Segment Start: EXTRACTED RECORDS

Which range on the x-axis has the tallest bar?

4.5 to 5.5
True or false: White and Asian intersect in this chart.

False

Segment End: EXTRACTED RECORDS
Segment Start: EXTRACTED RECORDS

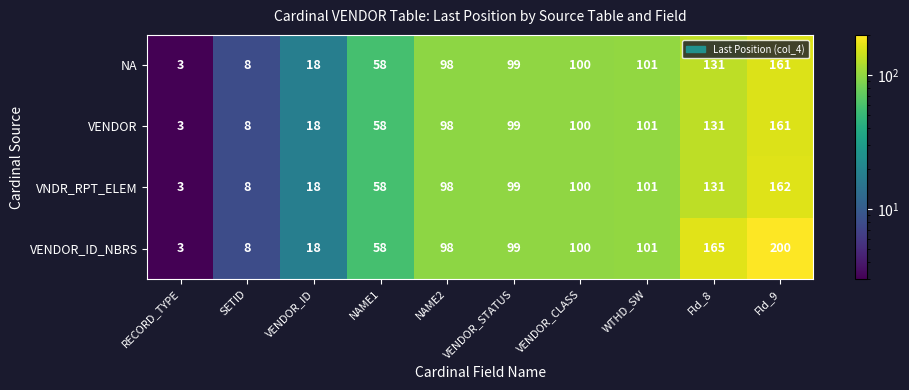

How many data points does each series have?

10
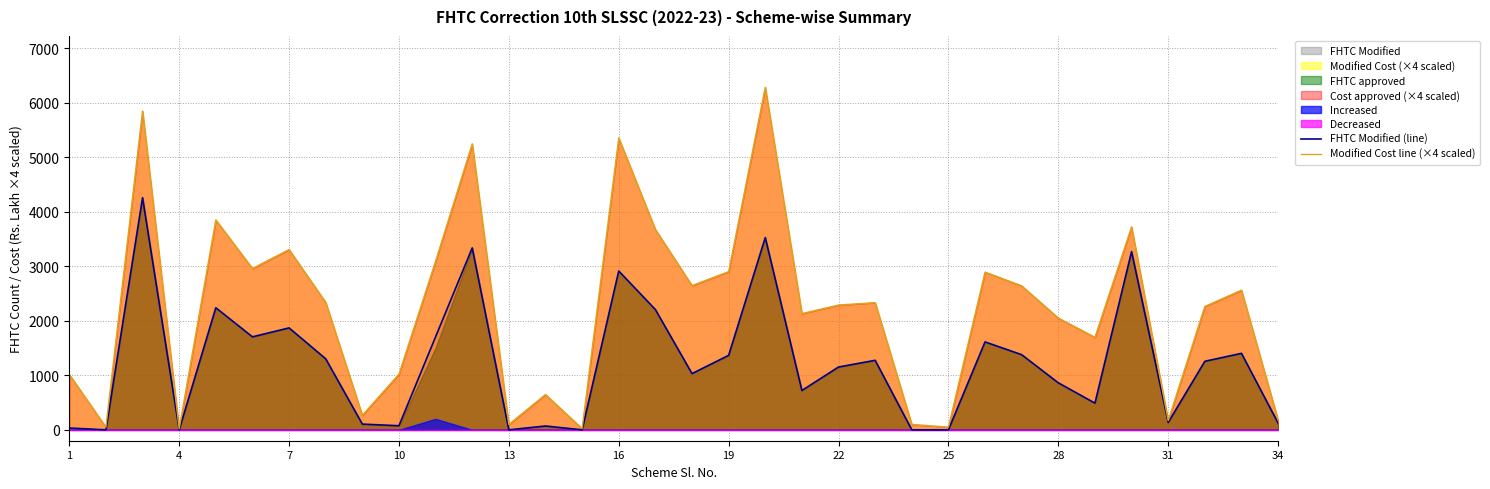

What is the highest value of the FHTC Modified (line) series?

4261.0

Segment End: EXTRACTED RECORDS

▸ **EXERCISE GOAL**
Please arrange the lines as a Markdown table with the columns "Row" and "Line", starting at the line that contains "Which range on" and ending at the line that contains "True or false: White", with blank lines left out.

▸ **SOLUTION FOR THIS PROBLEM**
| Row | Line |
|---|---|
| 1 | Which range on the x-axis has the tallest bar? |
| 2 | 4.5 to 5.5 |
| 3 | True or false: White and Asian intersect in this chart. |